* Written task
Go through the data below and return each line containing the word "markt".

* Data records
==================================================

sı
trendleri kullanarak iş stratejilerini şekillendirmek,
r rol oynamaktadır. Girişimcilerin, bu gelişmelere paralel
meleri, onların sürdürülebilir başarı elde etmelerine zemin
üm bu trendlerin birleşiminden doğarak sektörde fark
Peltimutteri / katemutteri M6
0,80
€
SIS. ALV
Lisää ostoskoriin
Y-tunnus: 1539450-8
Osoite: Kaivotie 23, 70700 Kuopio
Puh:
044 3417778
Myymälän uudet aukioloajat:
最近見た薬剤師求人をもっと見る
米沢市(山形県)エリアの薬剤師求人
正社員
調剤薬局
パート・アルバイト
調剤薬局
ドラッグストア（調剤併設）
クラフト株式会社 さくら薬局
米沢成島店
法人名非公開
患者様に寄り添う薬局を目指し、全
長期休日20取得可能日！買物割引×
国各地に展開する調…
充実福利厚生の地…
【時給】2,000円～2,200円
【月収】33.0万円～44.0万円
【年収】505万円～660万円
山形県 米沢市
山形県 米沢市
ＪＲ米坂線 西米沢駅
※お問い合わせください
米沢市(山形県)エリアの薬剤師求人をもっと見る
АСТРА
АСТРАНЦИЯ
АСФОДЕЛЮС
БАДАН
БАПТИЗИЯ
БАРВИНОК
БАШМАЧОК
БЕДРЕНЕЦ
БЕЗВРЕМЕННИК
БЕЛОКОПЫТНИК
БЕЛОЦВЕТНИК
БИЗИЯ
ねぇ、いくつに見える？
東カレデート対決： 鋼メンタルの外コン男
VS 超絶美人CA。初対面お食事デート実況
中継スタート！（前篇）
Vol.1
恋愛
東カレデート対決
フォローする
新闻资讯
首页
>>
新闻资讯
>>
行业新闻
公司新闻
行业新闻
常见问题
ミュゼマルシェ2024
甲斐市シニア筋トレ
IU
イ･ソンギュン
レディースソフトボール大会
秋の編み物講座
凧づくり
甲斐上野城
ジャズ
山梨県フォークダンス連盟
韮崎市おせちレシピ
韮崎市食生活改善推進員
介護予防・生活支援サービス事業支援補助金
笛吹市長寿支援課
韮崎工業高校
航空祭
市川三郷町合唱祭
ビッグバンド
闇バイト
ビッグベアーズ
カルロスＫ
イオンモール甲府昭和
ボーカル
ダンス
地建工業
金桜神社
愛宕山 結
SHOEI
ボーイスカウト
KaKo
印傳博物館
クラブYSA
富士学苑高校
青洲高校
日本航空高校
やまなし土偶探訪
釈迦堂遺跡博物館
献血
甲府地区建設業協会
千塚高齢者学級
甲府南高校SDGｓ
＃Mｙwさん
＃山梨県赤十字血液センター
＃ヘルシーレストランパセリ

==================================================

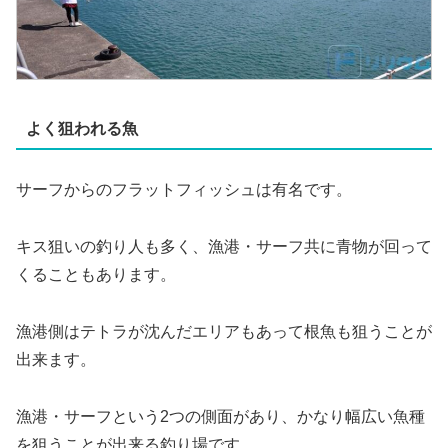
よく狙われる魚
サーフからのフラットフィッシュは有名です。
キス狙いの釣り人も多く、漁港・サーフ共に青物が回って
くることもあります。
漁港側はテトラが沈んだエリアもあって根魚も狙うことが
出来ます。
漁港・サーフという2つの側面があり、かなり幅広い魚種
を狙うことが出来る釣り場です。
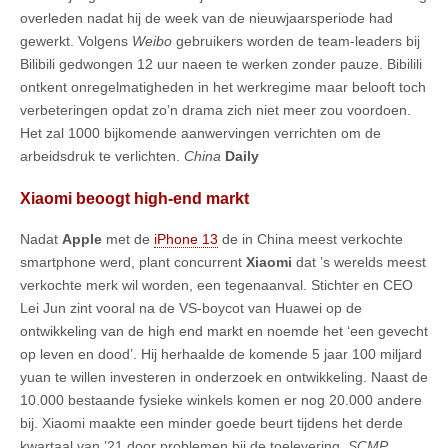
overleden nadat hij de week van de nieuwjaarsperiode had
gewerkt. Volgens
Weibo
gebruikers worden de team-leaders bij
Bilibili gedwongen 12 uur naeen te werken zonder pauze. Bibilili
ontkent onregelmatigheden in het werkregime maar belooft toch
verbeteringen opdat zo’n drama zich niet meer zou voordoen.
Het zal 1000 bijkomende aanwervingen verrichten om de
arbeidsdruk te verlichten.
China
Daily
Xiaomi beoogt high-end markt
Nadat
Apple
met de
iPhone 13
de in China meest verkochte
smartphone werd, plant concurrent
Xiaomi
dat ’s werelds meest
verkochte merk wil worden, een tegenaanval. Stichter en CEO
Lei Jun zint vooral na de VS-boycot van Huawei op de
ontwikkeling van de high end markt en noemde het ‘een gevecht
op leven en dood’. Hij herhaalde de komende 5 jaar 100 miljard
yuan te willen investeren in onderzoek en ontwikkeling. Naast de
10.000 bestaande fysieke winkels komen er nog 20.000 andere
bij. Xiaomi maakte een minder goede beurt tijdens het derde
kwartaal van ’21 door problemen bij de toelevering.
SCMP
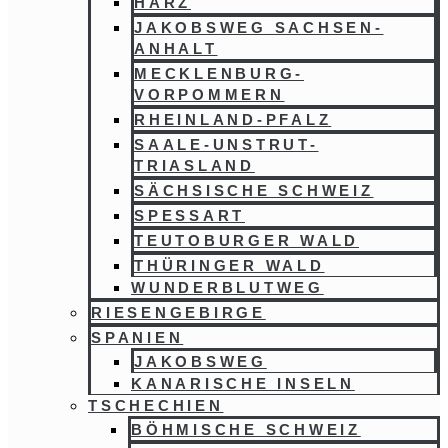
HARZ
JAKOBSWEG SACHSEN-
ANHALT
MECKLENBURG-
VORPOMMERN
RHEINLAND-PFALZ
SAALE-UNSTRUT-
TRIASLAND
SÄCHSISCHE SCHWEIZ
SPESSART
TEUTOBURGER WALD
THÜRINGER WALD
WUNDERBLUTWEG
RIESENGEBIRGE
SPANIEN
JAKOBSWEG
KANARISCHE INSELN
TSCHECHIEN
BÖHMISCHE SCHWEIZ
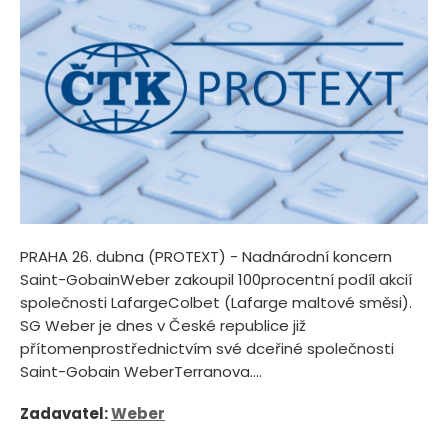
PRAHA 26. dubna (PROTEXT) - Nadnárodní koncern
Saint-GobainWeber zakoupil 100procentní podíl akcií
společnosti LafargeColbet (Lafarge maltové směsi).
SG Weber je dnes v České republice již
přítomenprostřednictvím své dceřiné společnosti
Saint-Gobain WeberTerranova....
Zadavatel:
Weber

==================================================

* Response to the task
Xiaomi beoogt high-end markt
ontwikkeling van de high end markt en noemde het ‘een gevecht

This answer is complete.